Notably, our feature selection using recursive feature elimination, while incredibly informative and critical to our conclusions, was somewhat of an arbitrary choice, especially since the way we arrived at 54 features was not particularly rigorous. Future work by either us or another investigator may choose to incorporate other feature selection methods instead or alongside ours.

Also, with the emergence and chaos of the COVID-19 pandemic, several of the features that we concluded to be important are likely to undergo drastic changes from 2019 to 2020, such as unemployment rates and population health, which have already dramatically increased and decreased, respectively.
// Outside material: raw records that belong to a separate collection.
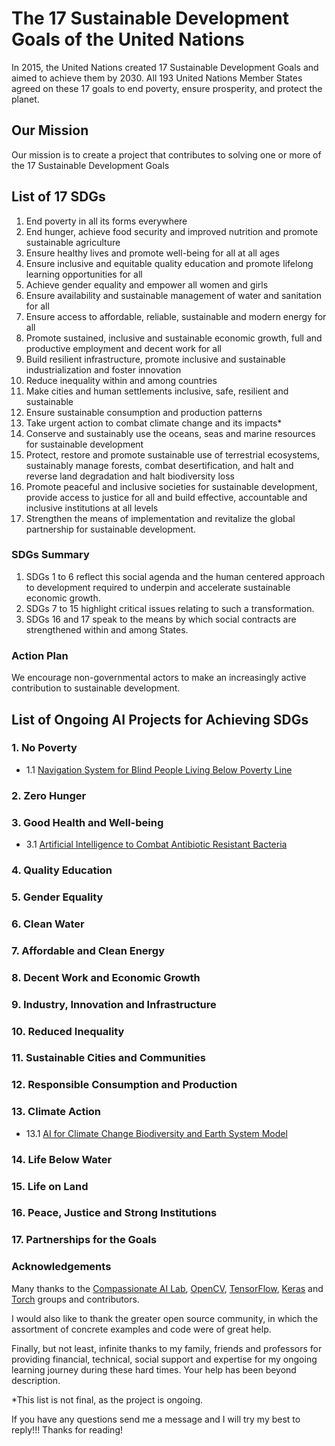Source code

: # The 17 Sustainable Development Goals of the United Nations
In 2015, the United Nations created 17 Sustainable Development Goals and aimed to achieve them by 2030. All 193 United Nations Member States agreed on these 17 goals to end poverty, ensure prosperity, and protect the planet.

## Our Mission

Our mission is to create a project that contributes to solving one or more of the 17 Sustainable Development Goals

## List of 17 SDGs
 1. End poverty in all its forms everywhere
 2. End hunger, achieve food security and improved nutrition and promote sustainable agriculture
 3. Ensure healthy lives and promote well-being for all at all ages
 4. Ensure inclusive and equitable quality education and promote lifelong learning opportunities for all
 5. Achieve gender equality and empower all women and girls
 6. Ensure availability and sustainable management of water and sanitation for all
 7. Ensure access to affordable, reliable, sustainable and modern energy for all
 8. Promote sustained, inclusive and sustainable economic growth, full and productive employment and decent work for all
 9. Build resilient infrastructure, promote inclusive and sustainable industrialization and foster innovation
 10. Reduce inequality within and among countries
 11. Make cities and human settlements inclusive, safe, resilient and sustainable
 12. Ensure sustainable consumption and production patterns
 13. Take urgent action to combat climate change and its impacts*
 14. Conserve and sustainably use the oceans, seas and marine resources for sustainable development
 15. Protect, restore and promote sustainable use of terrestrial ecosystems, sustainably manage forests, combat desertification, and halt and reverse land degradation and halt biodiversity loss
 16. Promote peaceful and inclusive societies for sustainable development, provide access to justice for all and build effective, accountable and inclusive institutions at all levels
 17. Strengthen the means of implementation and revitalize the global partnership for sustainable development.
 
 ### SDGs Summary
  1. SDGs 1 to 6 reflect this social agenda and the human centered approach to development required to underpin and accelerate sustainable economic growth.
  2. SDGs 7 to 15 highlight critical issues relating to such a transformation.
  3. SDGs 16 and 17 speak to the means by which social contracts are strengthened within and among States.
  
  ### Action Plan
  We encourage non-governmental actors to make an increasingly active contribution to sustainable development.
  
  ## List of Ongoing AI Projects for Achieving SDGs

### 1. No Poverty
- 1.1 [Navigation System for Blind People Living Below Poverty Line](https://amitray.com/artificial-intelligence-for-assisting-blind-people/)
### 2. Zero Hunger

### 3. Good Health and Well-being
- 3.1 [Artificial Intelligence to Combat Antibiotic Resistant Bacteria](https://amitray.com/artificial-intelligence-for-antibiotic-resistant-bacteria/)

### 4. Quality Education

### 5. Gender Equality

### 6. Clean Water 

### 7. Affordable and Clean Energy

### 8. Decent Work and Economic Growth

### 9. Industry, Innovation and Infrastructure

### 10. Reduced Inequality

### 11. Sustainable Cities and Communities

### 12. Responsible Consumption and Production

### 13. Climate Action
- 13.1 [AI for Climate Change Biodiversity and Earth System Model](https://amitray.com/artificial-intelligence-for-climate-change-and-earth-system-models/)

### 14. Life Below Water

### 15. Life on Land

### 16. Peace, Justice and Strong Institutions

### 17. Partnerships for the Goals
  
  ### Acknowledgements
  Many thanks to the [Compassionate AI Lab](https://amitray.com/compassionate-ai-lab/), [OpenCV](https://github.com/opencv/opencv), [TensorFlow](https://github.com/tensorflow/tensorflow), [Keras](https://github.com/keras-team/keras) and [Torch](https://github.com/torch/torch7) groups and contributors. 

  I would also like to thank the greater open source community, in which the assortment of concrete examples and code were of great help.

  Finally, but not least, infinite thanks to my family, friends and professors for providing financial, technical, social support and expertise for my ongoing learning journey during these hard times. Your help has been beyond description.

  
  *This list is not final, as the project is ongoing.
  
  If you have any questions send me a message and I will try my best to reply!!! Thanks for reading!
This could pose a gap in our work in this project since the accuracy of our models when applied to a potential 2020 dataset could quite possibly be adversely affected. While 2019 data could be used as a substitute, another investigator could possibly consider training a model that takes 2020 into account as well, in order to predict the 2024 presidential election, since 2020 data may contain outliers.

Finally, presidential elections themselves only occur once every 4 years, which is a long time for things to change, and means that any model built to predict future elections would only really be able to be tested once every 4 years in the real world as well. One thing we could do differently, or another investigator may consider, is to try to apply these datasets to predict and find the best features to predict congressional elections in addition to presidential elections.

Legal, Policy, and Ethical Implications

If presidential candidates are aware of features that best predict that a county will vote for their party, it could lead to pandering and grand promises that may not necessarily be met, which would mean that models such as ours can lead to the legal and ethical concern of dishonesty in campaigning, for the purpose of getting into office. These kinds of issues could also apply if a candidate is up for reelection, since they can look at voting patterns and distributions in each county, and specifically tailor policies to be favorable to states or counties they or their party previously only lost by a small margin, in order to somewhat buy votes, which creates policy and ethical concerns as well.